Apart from these tips, I suggest you to pay attention at the boundary conditions, discretizations schemes and tolerance.

Wish this is helpful, and that you will find good results.
Let me know how it proceeds.
Best regards,

Lorenzo

PS: Reading again your message I saw you also asked about CoeffC and CoeffE values. Let me do a little recap: these are used exclusively for constant model. Their values are semi-empirical, which means you can evaluate them by iteration.
In other words, you 1) make a first simulation with initial guessed values 2) See the results, if the interface Temperature differs too much from Saturation temperature, you need to take a higher coefficient; if your simulation runs too slow and hardly goes on, you need a smaller CoeffE or CoeffC. 3) repeat the simulation.
Giving a rough explanation, CoeffC and CoeffE express the time that liquid takes to evaporate (or vapour takes to condense). If the CoeffE is high, the evaporation occurs quickly, which could cause numerical instabilities; otherwise, if evaporation runs slowly some energy would overheat the interface.

Please refer to literature to better understand CoeffC and CoeffE meaning: in this article "Numerical Simulation of Laminar Liquid Film Condensation in a Horizontal Circular Minichannel" by E. Da Riva and D. Del Col they used a very high coefficient, and they mention a work where low value are used. It depends on the situation simulated.

[rocco96]

Hi Lorenzo,
thank you very much for the advice and explanation, it was all very useful to me. In the end I chose to use the constant model, as by setting a saturation temperature close to that of the interface, the phase change occurs right at the interface. In particular, I added the equation of the transport of a scalar (humidity), and I created a source term for the humidity so that the evaporated and condensed mass also modified the variation of humidity. I'm finally ready to launch the simulation, but I still have two doubts that I hope you can solve.
1) How do you advise me to set the latent heat for the two phases? For now I have set only the air side, and the water side I left it at 0. I am considering the steam with the thermophysical properties of air, as my domain must represent a flat channel containing water and air.

• • •

SET EXERCISE: Copy the forum thread starting with "Let me know" and going on through "them by iteration.", substituting "trial and error" for "iteration". Rely on the forum thread alone to answer.

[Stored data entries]
• • •

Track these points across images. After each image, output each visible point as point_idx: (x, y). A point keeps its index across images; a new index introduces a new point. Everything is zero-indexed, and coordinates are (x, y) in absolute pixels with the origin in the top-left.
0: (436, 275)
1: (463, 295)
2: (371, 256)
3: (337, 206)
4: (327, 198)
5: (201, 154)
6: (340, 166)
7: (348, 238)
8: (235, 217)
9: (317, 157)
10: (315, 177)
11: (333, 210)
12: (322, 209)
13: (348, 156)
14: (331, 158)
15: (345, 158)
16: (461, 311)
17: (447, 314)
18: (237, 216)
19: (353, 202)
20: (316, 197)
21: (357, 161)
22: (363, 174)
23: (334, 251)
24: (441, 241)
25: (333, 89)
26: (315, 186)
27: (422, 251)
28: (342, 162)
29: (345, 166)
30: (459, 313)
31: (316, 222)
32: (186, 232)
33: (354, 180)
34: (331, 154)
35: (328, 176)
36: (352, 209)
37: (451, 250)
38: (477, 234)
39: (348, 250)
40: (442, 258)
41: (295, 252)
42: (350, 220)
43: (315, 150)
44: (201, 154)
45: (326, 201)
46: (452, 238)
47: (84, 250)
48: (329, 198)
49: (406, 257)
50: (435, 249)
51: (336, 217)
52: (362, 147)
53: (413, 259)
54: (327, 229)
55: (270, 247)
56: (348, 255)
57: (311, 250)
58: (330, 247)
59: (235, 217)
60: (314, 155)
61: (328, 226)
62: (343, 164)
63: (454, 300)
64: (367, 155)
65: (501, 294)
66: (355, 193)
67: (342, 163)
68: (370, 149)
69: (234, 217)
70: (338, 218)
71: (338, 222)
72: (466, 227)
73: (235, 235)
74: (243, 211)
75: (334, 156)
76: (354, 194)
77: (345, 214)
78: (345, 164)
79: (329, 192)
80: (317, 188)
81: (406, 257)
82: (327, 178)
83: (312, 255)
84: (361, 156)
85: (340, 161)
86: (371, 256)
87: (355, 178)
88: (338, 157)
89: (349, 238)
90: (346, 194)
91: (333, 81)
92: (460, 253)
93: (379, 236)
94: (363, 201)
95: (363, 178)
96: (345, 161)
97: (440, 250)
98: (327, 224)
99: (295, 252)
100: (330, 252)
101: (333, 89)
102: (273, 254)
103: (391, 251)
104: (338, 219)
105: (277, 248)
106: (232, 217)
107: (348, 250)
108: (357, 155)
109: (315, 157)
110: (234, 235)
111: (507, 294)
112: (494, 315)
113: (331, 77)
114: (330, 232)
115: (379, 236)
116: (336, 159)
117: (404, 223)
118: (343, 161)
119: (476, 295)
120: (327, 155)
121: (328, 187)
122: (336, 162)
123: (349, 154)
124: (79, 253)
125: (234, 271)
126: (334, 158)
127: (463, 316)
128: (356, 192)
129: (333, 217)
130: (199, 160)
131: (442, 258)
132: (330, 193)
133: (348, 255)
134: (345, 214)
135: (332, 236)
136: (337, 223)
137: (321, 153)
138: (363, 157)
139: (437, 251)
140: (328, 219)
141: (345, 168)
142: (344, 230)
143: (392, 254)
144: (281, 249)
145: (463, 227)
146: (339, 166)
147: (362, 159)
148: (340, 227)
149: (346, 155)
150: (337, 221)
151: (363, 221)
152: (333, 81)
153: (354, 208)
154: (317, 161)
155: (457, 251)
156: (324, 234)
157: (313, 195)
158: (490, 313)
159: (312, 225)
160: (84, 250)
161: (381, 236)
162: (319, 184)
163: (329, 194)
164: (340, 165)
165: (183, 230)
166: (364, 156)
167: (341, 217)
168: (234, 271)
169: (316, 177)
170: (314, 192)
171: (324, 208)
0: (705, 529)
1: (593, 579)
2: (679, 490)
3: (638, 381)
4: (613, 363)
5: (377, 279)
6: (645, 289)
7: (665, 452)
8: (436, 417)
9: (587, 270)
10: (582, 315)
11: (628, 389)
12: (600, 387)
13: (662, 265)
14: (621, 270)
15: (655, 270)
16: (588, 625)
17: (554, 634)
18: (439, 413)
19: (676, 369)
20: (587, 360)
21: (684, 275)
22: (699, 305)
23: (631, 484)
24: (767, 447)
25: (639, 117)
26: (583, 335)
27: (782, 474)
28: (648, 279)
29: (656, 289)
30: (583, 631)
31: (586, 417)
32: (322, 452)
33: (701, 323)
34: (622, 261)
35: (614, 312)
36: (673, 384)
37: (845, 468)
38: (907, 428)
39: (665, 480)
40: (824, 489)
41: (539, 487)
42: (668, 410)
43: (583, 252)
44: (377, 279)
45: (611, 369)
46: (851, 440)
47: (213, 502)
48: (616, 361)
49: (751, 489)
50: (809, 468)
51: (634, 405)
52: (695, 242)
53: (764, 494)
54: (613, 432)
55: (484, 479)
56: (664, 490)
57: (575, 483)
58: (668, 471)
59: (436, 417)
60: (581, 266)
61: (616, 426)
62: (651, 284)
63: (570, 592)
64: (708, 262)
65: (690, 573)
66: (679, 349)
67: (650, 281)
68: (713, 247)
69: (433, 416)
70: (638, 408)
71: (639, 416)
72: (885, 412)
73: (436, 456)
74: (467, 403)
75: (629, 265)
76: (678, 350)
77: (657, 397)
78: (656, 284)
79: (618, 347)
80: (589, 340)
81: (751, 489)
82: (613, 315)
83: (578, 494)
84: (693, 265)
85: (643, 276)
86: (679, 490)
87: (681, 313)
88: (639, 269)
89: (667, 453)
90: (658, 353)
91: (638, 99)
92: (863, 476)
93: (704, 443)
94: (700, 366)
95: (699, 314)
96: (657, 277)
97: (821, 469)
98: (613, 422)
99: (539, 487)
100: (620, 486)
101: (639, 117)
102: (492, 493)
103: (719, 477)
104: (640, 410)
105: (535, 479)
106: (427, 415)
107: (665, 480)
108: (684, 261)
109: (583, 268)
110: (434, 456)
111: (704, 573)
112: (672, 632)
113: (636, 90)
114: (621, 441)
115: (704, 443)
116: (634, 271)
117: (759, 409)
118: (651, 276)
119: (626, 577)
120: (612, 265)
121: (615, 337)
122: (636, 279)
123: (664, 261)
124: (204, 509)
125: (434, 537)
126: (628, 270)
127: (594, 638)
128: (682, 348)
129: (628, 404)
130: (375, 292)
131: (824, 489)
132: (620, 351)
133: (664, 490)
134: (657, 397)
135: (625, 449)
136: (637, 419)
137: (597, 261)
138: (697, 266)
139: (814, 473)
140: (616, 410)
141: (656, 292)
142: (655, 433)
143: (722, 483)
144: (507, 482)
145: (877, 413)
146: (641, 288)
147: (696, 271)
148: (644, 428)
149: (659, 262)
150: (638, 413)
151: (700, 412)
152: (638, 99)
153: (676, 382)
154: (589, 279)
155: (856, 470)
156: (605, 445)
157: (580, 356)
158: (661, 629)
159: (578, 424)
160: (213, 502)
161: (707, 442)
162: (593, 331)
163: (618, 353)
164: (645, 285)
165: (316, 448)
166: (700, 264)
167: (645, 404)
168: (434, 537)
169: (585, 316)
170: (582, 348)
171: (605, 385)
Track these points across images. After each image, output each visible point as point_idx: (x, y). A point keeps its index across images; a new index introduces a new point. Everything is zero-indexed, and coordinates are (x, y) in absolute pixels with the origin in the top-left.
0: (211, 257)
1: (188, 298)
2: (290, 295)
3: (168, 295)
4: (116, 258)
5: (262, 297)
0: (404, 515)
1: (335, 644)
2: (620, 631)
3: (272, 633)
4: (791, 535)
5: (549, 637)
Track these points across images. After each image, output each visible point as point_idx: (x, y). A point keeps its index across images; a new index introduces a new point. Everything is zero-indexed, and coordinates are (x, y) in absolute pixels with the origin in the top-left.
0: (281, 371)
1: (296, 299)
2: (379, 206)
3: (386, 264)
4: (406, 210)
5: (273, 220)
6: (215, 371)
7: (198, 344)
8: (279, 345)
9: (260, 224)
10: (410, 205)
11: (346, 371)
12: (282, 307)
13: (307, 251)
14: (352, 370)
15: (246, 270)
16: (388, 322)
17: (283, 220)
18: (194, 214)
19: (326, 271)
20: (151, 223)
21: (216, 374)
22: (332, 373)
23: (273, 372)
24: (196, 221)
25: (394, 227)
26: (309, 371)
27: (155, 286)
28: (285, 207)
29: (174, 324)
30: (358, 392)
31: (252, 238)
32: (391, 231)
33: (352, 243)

• • •

TASK RESULT:
Let me know how it proceeds.
Best regards,

Lorenzo

PS: Reading again your message I saw you also asked about CoeffC and CoeffE values. Let me do a little recap: these are used exclusively for constant model. Their values are semi-empirical, which means you can evaluate them by trial and error.